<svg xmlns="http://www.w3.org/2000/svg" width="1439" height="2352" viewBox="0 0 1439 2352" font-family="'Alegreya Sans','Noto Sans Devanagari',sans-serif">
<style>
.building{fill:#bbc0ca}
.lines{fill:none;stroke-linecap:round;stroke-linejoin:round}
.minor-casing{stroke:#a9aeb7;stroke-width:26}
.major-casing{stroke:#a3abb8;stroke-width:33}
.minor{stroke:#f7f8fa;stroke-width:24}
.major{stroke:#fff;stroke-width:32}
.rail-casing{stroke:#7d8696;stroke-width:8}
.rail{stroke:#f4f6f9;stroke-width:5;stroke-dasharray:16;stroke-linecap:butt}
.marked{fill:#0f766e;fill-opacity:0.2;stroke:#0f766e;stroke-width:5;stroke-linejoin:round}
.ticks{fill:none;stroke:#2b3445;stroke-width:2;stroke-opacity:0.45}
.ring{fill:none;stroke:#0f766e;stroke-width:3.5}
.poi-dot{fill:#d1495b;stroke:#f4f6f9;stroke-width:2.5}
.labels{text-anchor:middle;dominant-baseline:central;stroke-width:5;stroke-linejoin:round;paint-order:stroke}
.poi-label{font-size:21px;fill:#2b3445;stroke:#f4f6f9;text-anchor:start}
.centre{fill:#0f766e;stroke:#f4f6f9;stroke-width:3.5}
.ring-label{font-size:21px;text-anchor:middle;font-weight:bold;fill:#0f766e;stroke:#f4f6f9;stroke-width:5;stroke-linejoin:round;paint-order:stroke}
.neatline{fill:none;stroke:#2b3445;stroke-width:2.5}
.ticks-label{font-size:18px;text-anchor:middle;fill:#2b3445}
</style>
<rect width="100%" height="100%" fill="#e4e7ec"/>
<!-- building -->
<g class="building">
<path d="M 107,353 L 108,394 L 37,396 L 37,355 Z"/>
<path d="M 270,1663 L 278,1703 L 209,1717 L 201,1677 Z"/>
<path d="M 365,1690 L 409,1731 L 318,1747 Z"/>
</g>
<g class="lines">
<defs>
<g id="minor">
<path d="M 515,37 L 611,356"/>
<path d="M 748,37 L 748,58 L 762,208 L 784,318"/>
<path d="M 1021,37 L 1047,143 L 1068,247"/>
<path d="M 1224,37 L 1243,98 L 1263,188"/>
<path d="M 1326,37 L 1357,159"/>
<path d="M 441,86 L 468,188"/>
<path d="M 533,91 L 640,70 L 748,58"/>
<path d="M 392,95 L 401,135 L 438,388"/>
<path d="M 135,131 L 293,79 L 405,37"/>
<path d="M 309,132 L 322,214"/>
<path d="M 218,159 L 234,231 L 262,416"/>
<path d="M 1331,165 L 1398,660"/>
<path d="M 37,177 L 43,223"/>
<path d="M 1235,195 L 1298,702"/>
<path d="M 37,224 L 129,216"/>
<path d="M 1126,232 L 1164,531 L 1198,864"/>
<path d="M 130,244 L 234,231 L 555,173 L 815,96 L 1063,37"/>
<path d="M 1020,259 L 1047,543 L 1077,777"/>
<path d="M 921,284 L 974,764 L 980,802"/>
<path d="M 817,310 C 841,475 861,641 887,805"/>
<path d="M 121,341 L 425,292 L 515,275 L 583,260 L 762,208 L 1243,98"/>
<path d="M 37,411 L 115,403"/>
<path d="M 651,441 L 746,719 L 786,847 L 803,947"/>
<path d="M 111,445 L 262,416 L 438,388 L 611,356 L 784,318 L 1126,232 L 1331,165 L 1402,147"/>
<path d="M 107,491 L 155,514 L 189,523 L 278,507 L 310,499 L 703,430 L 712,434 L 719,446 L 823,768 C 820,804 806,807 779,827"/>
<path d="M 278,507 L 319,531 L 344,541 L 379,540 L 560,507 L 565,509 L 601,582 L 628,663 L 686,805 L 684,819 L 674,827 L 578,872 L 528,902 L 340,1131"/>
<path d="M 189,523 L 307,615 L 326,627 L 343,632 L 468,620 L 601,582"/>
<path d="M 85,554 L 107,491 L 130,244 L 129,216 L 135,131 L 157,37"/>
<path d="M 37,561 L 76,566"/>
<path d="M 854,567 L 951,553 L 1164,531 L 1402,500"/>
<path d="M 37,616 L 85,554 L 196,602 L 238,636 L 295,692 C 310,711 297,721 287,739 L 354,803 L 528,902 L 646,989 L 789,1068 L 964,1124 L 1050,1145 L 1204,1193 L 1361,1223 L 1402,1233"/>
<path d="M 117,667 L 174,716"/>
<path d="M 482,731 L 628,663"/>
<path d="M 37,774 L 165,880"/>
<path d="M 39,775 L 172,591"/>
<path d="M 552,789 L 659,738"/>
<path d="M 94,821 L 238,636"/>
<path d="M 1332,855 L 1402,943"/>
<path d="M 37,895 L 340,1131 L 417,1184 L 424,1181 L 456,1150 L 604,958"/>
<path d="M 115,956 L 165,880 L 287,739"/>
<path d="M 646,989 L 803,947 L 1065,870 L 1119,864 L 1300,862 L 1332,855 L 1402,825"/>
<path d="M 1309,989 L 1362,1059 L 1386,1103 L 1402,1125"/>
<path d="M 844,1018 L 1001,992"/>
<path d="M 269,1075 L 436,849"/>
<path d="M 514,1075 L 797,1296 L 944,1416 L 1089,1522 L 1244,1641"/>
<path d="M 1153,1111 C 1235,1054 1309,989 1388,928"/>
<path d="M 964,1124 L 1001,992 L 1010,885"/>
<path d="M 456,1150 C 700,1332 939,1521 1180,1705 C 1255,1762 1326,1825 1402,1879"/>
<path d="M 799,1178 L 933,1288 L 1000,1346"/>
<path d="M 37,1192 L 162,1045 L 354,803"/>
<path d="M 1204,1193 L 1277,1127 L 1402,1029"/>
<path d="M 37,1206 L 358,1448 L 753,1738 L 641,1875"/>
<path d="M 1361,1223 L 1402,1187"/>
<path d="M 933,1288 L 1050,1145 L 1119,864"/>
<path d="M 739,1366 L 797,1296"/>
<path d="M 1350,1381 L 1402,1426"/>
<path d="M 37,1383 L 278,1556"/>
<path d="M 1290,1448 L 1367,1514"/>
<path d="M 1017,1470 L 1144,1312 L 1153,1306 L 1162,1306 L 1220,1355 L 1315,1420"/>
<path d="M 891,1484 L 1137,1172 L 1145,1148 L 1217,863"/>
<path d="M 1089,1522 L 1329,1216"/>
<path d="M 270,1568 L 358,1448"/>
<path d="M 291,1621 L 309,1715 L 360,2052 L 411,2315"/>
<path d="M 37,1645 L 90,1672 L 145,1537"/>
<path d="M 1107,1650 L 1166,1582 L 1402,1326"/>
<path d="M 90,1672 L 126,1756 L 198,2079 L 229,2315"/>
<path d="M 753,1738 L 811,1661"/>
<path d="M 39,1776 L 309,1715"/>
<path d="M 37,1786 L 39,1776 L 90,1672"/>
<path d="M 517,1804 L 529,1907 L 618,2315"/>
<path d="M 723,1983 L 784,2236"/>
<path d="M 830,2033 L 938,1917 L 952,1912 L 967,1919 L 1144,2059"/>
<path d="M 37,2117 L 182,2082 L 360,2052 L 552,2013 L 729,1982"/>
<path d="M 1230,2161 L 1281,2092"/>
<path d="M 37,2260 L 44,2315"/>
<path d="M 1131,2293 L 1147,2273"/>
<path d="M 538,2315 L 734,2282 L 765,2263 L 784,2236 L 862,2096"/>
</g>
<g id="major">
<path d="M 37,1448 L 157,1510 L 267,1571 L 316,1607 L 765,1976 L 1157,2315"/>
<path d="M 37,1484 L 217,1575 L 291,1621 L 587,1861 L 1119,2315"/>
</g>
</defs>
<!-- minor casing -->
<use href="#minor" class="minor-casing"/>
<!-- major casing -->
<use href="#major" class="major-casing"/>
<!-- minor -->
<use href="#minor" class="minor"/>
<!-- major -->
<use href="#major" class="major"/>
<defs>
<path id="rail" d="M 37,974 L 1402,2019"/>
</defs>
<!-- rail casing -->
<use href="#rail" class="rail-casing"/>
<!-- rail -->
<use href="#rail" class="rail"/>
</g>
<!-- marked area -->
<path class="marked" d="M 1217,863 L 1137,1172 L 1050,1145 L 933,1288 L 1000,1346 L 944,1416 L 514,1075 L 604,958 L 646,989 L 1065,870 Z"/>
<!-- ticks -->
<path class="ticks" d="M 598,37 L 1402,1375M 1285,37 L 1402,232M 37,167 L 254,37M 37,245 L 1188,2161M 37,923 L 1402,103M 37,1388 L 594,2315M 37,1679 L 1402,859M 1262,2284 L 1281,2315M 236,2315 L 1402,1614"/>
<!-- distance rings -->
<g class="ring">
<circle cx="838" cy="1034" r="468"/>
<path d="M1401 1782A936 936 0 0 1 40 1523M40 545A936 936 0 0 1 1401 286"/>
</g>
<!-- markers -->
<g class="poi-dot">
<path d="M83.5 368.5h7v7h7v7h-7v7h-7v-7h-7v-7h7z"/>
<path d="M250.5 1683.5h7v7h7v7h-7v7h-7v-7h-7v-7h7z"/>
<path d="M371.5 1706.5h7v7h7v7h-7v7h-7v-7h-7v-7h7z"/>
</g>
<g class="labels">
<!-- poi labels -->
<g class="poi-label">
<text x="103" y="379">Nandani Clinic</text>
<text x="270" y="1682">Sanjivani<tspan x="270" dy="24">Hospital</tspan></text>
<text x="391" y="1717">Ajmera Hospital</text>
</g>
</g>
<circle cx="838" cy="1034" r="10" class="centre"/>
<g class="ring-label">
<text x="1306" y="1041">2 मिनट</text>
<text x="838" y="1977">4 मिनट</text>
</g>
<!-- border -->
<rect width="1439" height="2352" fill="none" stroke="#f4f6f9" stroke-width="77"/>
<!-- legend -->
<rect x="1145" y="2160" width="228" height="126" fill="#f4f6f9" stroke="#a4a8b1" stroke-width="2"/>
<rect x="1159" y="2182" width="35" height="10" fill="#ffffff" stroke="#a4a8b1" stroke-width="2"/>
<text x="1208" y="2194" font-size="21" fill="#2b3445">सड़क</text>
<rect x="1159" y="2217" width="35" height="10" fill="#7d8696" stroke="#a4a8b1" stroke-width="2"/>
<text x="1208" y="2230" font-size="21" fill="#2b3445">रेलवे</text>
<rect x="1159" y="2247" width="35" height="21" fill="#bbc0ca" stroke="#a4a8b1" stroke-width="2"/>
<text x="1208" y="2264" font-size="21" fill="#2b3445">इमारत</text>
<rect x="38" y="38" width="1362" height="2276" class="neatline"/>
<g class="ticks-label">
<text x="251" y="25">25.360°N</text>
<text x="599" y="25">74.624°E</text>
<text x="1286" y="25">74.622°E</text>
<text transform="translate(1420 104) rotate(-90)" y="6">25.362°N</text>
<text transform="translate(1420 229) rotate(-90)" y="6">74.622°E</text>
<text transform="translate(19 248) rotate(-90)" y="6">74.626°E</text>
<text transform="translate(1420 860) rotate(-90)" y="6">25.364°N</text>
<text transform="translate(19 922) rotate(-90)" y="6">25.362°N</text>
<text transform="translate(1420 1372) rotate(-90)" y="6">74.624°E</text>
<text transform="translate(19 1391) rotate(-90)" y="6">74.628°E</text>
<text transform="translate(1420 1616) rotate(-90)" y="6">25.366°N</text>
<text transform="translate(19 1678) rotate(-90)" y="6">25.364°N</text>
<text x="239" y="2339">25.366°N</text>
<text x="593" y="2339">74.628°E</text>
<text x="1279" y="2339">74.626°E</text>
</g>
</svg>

* WHAT YOU NEED TO DO:
In the records above, which lines hold the string "linecap"? Copy each one.

* RESULT:
.lines{fill:none;stroke-linecap:round;stroke-linejoin:round}
.rail{stroke:#f4f6f9;stroke-width:5;stroke-dasharray:16;stroke-linecap:butt}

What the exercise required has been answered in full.